「起きろ馬鹿!」

「……ん……」

 翌朝、罵声に起こされた。彼女のことでの興奮も、父王の訳の分からない言動で消え去り、床についたのである。

「随分と余裕ですなぁ、王太子様」

 神官服――いつものものではなく畏まった儀式用のものだ――に身を包んだディオだった。

「何だその格好……」
「お・ま・え・だ・ろ」

 凄んでから事態を全く理解していないジョシアに怪訝な顔をし、

「お前……まさか知らないのか?」
「何を?」

「そうか……陛下か」

 一人納得し、次に紙切れを出した。

「夜中、これに叩き起こされた」

 ジョシアは羊皮紙を受け取り目を通す――最中に顔を引きつらせた。

「確かに、考えれば変だったかもな。お前が希望しても陛下がお許しにならなければこんな王命出ないしな。そう考えれば、この王命の大元はお前じゃないな。そもそも……」

「……本気だった……のか……」

 羊皮紙――国王からレクセア家に送られた王命状――を震える手で握り締め、ジョシアは眩暈を感じていた。
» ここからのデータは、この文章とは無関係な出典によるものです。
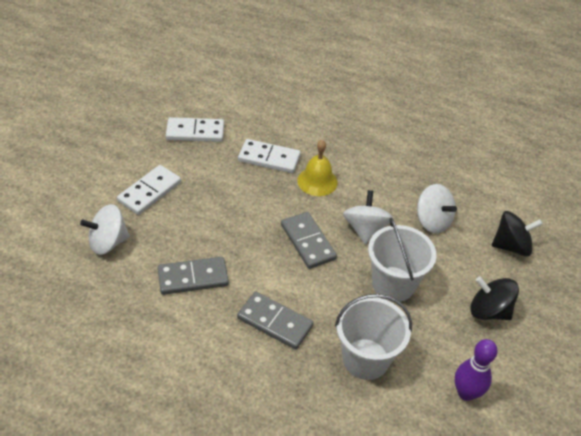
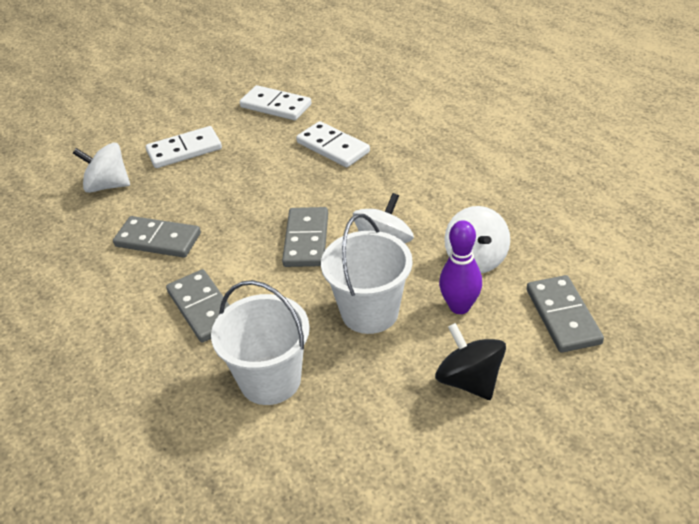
camera: 35 degrees right, 5 degrees down
yellow bell [297,140,337,196] -> none
purple bowling pin [455,339,498,401] -> purple bowling pin moved to [439,220,482,314]
black spinning top [492,211,543,256] -> grey domino [527,275,604,353]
 昨夜、母の命日に結婚しろと言っていた父の言葉、あれは冗談でも比喩でもなかったのだ。

 王命状には今日の午前中に婚約の儀とある。

「……今日の儀式は俺が務める。父様は婚礼の儀の準備で夜中から大忙しだしな。

 これが手順……おっと、こっちを先に見せないとな」

 そこにはジョシアが王に願い出たとされる内容が書かれてあった。無論、願い出るどころか考えてもいなかったのだから全て父親のでっちあげだが。

 ざっと目を通し異論はなかった。彼女の守護花は彼と同じくリーリアントとする。彼女には王妃の称号のみを与え、女王への即位は考えない。

 まぁ、息子のことを理解している証拠だと思うことにした。